(Stored data)

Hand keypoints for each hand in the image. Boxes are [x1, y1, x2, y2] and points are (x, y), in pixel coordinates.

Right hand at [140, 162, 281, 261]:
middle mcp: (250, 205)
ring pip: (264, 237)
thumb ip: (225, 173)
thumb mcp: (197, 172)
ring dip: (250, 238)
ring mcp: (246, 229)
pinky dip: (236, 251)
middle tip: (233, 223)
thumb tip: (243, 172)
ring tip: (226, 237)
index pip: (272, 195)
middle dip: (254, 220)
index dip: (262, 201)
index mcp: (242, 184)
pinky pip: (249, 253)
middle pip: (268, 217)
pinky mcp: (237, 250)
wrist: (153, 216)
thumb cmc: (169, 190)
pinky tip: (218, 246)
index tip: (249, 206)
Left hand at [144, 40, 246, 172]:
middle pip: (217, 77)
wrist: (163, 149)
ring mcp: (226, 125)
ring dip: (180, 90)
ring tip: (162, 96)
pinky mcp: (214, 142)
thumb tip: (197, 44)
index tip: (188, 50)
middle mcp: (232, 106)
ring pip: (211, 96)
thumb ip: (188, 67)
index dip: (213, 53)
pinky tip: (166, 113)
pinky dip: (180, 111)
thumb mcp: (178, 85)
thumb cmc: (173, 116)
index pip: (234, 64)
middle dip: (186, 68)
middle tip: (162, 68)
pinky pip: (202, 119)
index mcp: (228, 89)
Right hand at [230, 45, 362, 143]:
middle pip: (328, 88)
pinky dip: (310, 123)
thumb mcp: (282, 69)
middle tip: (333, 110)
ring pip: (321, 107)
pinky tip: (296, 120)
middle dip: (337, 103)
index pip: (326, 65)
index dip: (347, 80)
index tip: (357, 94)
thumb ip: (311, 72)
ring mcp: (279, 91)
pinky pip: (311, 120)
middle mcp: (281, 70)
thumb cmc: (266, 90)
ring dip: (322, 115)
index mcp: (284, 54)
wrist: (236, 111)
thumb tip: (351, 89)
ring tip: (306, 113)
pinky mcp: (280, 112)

(End Stored data)

(The problem)
Which lines run from the one containing "pinky tip: (296, 120)" to the end of the entries above? Print them exactly, both ends included, and nothing else.

(Exercise response)
pinky tip: (296, 120)
middle dip: (337, 103)
index pip: (326, 65)
index dip: (347, 80)
index tip: (357, 94)
thumb ip: (311, 72)
ring mcp: (279, 91)
pinky pip: (311, 120)
middle mcp: (281, 70)
thumb cmc: (266, 90)
ring dip: (322, 115)
index mcp: (284, 54)
wrist: (236, 111)
thumb tip: (351, 89)
ring tip: (306, 113)
pinky mcp: (280, 112)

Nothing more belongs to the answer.